427 million passwords revealed in MySpace hack
MySpace is all but dead to most, but the failed social network is now wreaking havoc from beyond the grave. LeakedSource, a search engine specialising in data obtained via breaches, has revealed that MySpace was hacked, compromising the personal information of over 360 million users. It is not yet clear when the breach occurred, and why MySpace never reported it.
The information was provided to LeakedSource via an anonymous hacker. While MySpace has yet to make a public statement in regards to the hack, CyberShack was able to find a number of accounts associated with its staff members in the leaked database, suggesting a certain amount of legitimacy.
While most have abandoned MySpace in favour of the likes of Facebook, Instagram, Twitter, and Snapchat, the original social network still gets around 50 million monthly visitors (which is still paltry when compared to Facebook's 1.65 billion monthly active users).

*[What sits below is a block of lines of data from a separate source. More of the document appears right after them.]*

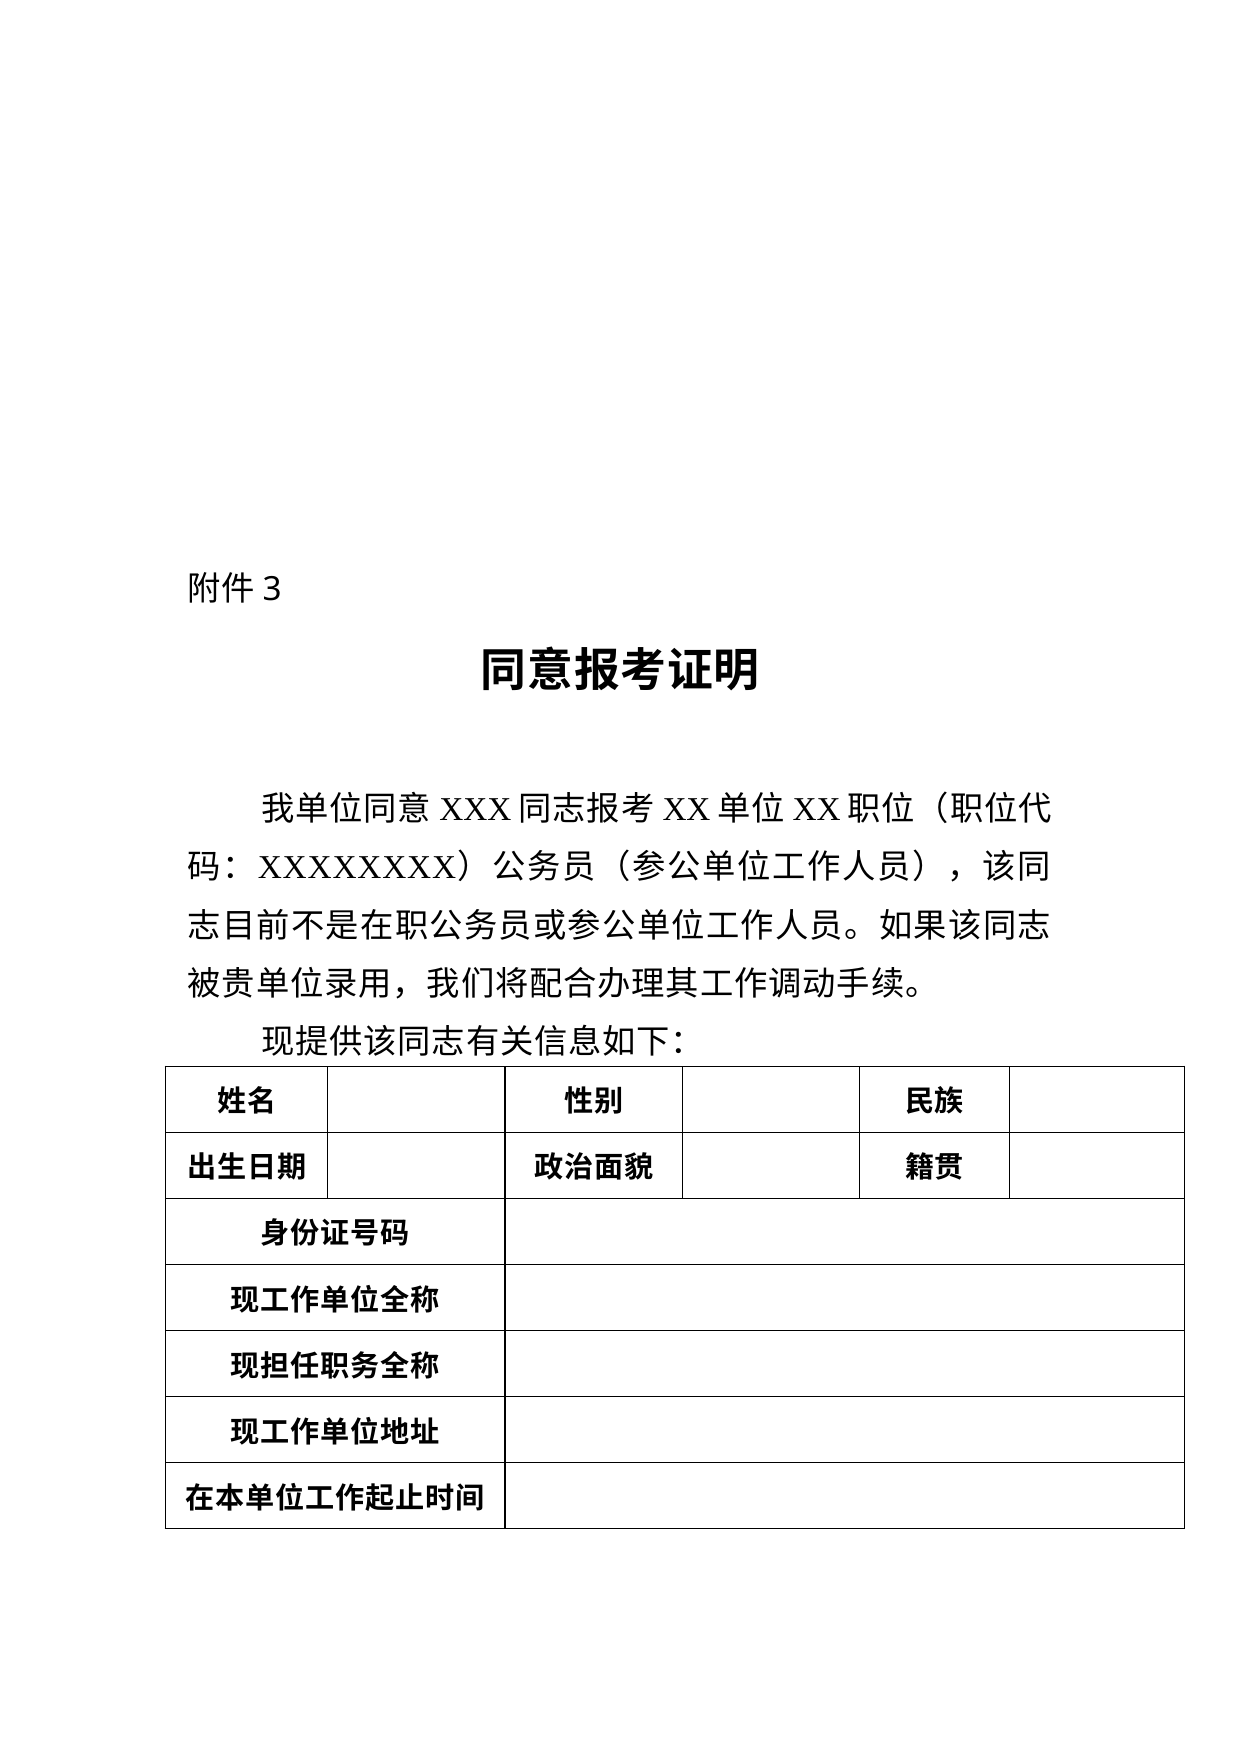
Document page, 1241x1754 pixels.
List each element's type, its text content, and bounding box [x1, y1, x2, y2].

table_header 性别 [506, 1067, 682, 1132]
table_cell 籍贯 [860, 1133, 1009, 1198]
text 附件3 [187, 553, 1053, 618]
table_header [1010, 1067, 1184, 1132]
table_cell [1010, 1133, 1184, 1198]
table_cell [506, 1331, 1184, 1396]
text 同意报考证明 [187, 618, 1053, 716]
table_cell [506, 1199, 1184, 1264]
table_header 姓名 [166, 1067, 327, 1132]
table_header 民族 [860, 1067, 1009, 1132]
table_cell [683, 1133, 859, 1198]
table_header [328, 1067, 504, 1132]
table_cell 现担任职务全称 [166, 1331, 504, 1396]
table_cell 出生日期 [166, 1133, 327, 1198]
text 我单位同意XXX同志报考XX单位XX职位（职位代码：XXXXXXXX）公务员（参公单位工作人员），该同志目前不是在职公务员或参公单位工作人员。如果该同志被贵单位录用，我们将配合办理其工作调动手续。 [187, 774, 1053, 1007]
table_cell [506, 1265, 1184, 1330]
table_cell 现工作单位全称 [166, 1265, 504, 1330]
table_header [683, 1067, 859, 1132]
table_cell [328, 1133, 504, 1198]
table_cell [506, 1397, 1184, 1462]
table_cell [506, 1463, 1184, 1528]
table_cell 在本单位工作起止时间 [166, 1463, 504, 1528]
table_cell 现工作单位地址 [166, 1397, 504, 1462]
text 现提供该同志有关信息如下： [187, 1007, 1053, 1066]
table_cell 政治面貌 [506, 1133, 682, 1198]
table_cell 身份证号码 [166, 1199, 504, 1264]
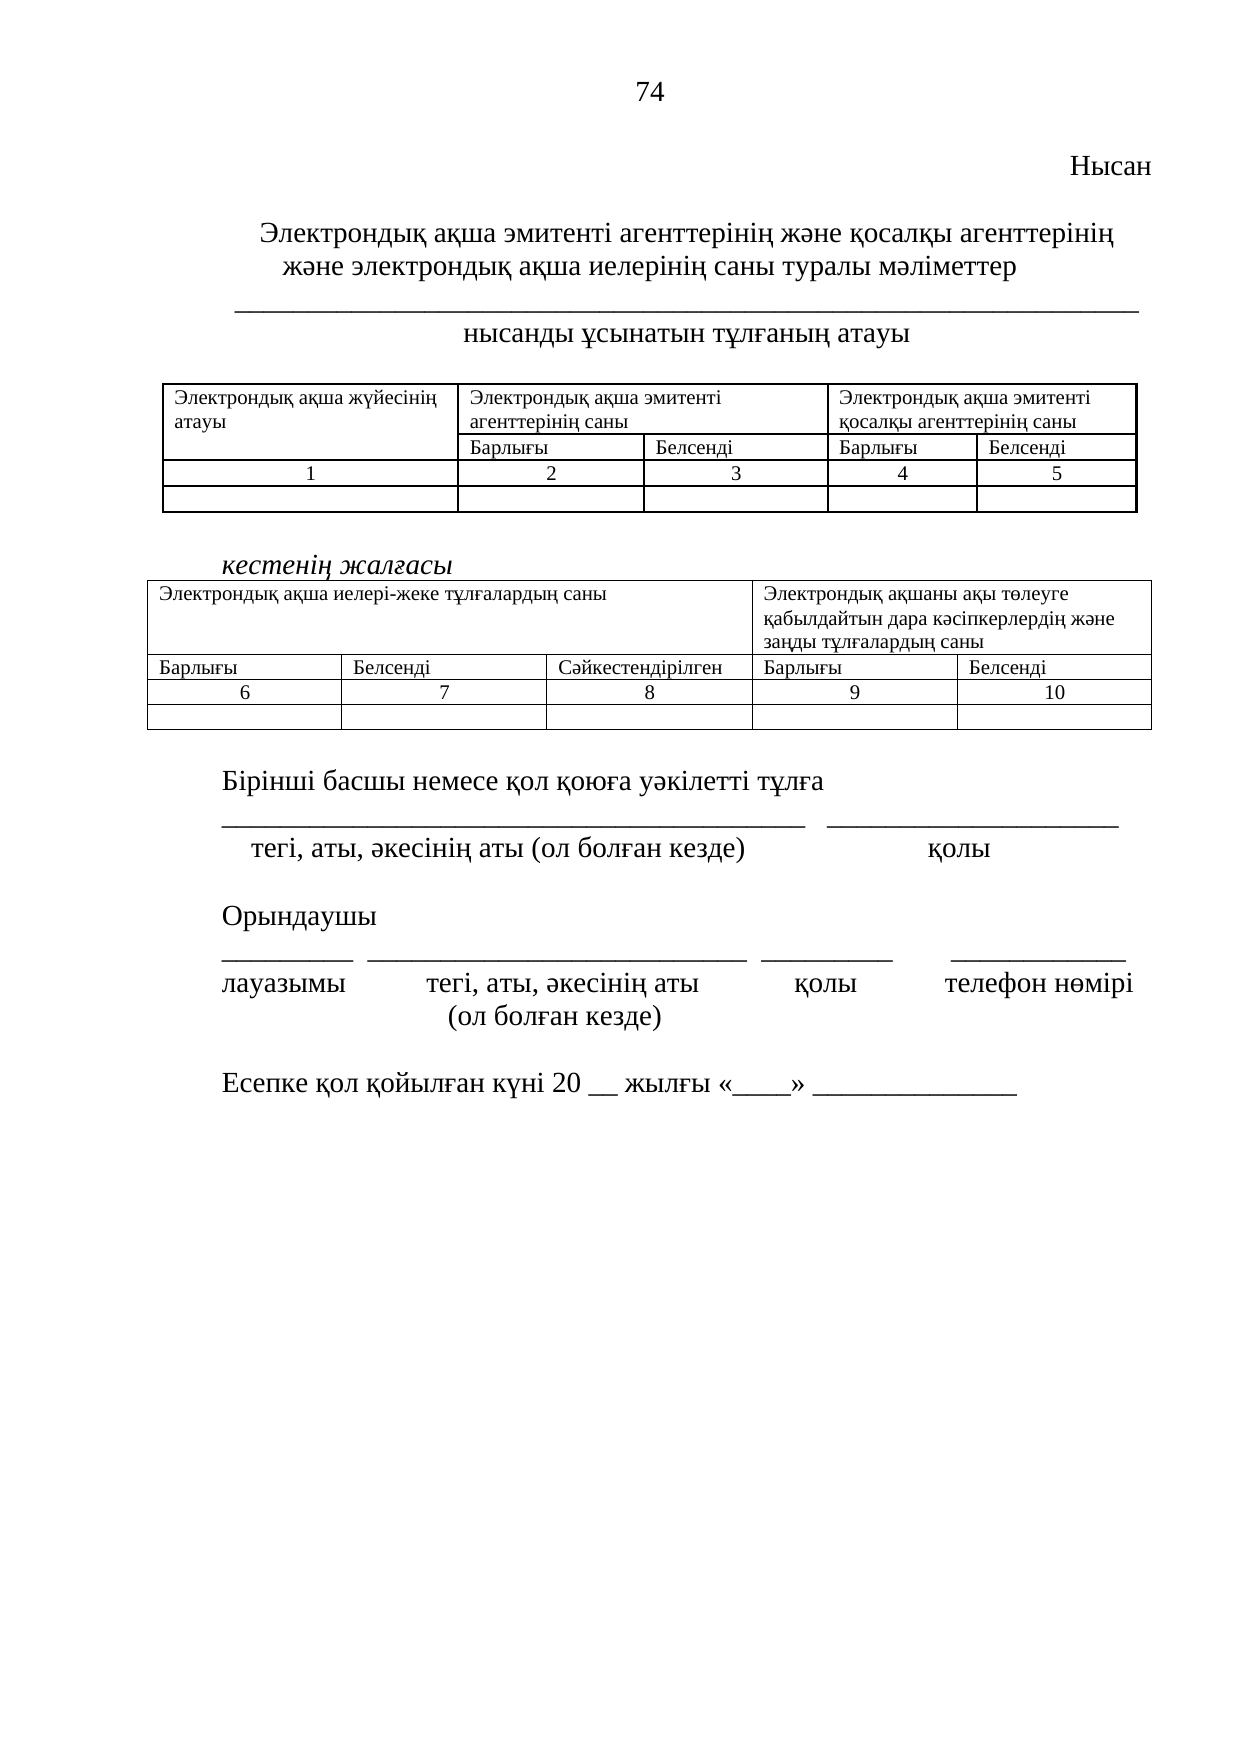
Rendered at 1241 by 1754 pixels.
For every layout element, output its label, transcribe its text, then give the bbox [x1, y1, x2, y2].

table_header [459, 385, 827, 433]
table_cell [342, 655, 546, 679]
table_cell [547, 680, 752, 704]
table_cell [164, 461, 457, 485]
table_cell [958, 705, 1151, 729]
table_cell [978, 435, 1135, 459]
text Нысан [148, 148, 1152, 181]
text _________ __________________________ _________ ____________ [148, 931, 1152, 965]
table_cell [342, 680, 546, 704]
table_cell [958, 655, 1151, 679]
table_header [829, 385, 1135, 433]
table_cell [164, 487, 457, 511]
text кестенің жалғасы [148, 547, 1152, 580]
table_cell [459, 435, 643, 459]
text лауазымы тегі, аты, әкесінің аты қолы телефон нөмірі [148, 965, 1152, 998]
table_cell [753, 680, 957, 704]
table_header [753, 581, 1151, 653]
text ______________________________________________________________ [148, 282, 1152, 315]
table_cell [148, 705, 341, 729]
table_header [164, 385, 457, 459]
text (ол болған кезде) [148, 998, 1152, 1032]
text ________________________________________ ____________________ [148, 797, 1152, 831]
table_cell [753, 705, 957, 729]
text Есепке қол қойылған күні 20 __ жылғы «____» ______________ [148, 1065, 1152, 1099]
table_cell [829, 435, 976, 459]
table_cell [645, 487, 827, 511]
text Орындаушы [148, 898, 1152, 931]
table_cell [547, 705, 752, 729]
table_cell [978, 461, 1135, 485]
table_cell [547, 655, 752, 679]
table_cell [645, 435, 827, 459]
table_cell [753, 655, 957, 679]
text нысанды ұсынатын тұлғаның атауы [148, 315, 1152, 349]
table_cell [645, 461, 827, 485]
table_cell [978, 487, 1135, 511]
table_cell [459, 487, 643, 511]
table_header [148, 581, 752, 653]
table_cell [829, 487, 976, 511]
text Бірінші басшы немесе қол қоюға уәкілетті тұлға [148, 763, 1152, 797]
text тегі, аты, әкесінің аты (ол болған кезде) қолы [148, 831, 1152, 864]
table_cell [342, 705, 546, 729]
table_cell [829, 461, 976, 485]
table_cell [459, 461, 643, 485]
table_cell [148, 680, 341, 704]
text Электрондық ақша эмитенті агенттерінің және қосалқы агенттерінің және электрондық ақша иелерінің саны туралы мәліметтер [148, 215, 1152, 282]
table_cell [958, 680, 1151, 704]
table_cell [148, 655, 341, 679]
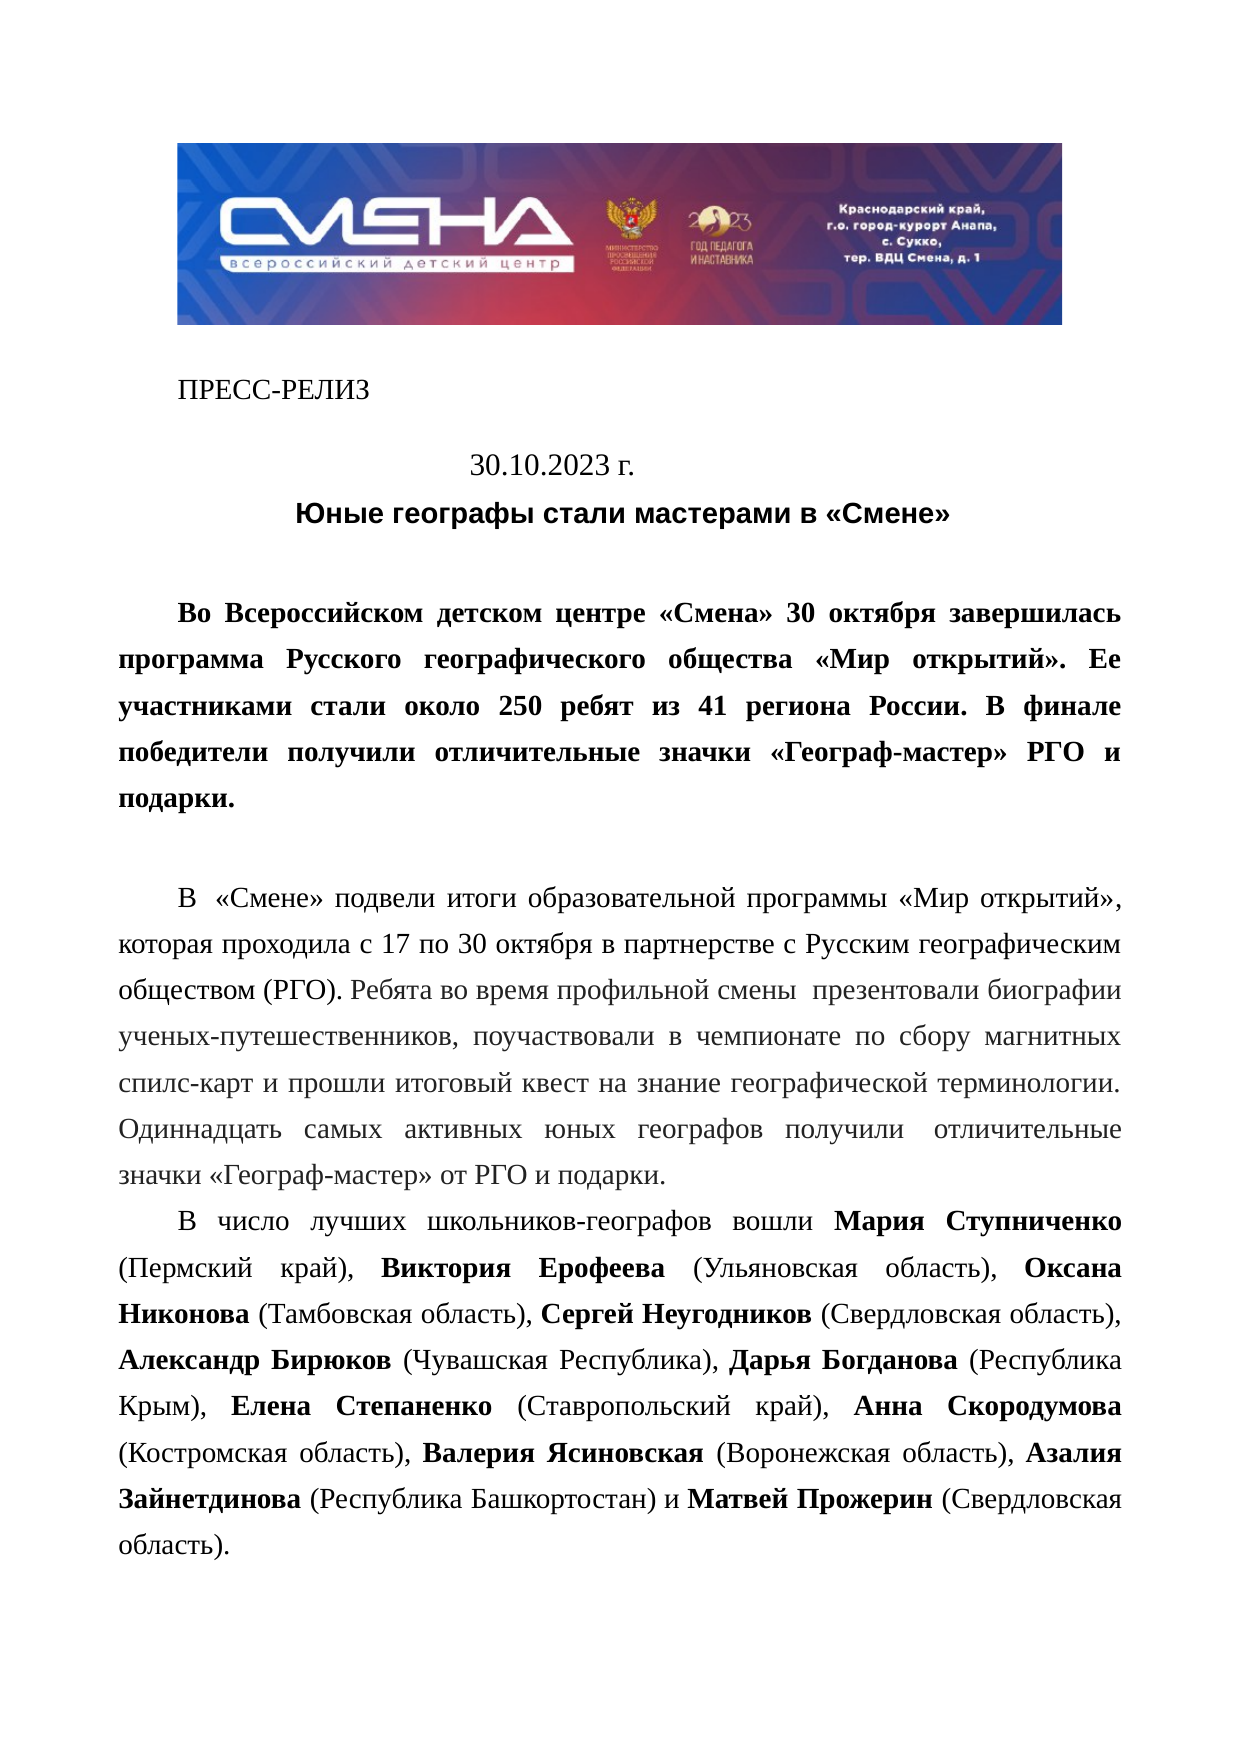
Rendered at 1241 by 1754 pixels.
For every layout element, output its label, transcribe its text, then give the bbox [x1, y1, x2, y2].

Even if you're not still using MySpace, there's a risk that the password you used for your old account is the same as what you’ve used for other online profiles.
Over 360 million accounts were stored in the hacked database, with 427 million passwords between them (a number of users had a secondary password). Passwords were stored with SHA1 encryption, but not salted (a salt is a chunk of randomly generated data added to passwords before they are encrypted, which makes them harder to crack). While this a step above storing passwords as plain text, the encryption is quite weak, and means passwords can easily be decrypted.
LeakedSource says "homelessspa" was the most common password in the leak, due to the fact it's the default for new accounts. "password1", "abc123", "123456," and "myspace1" made up the remainder of the top five.
LeakedSource has a free search tool that let allows anyone to check if their username or email appears in a breach, but seeing full details (such as what password is associated with that account) requires a paid subscription. One day of access is billed at USD$4.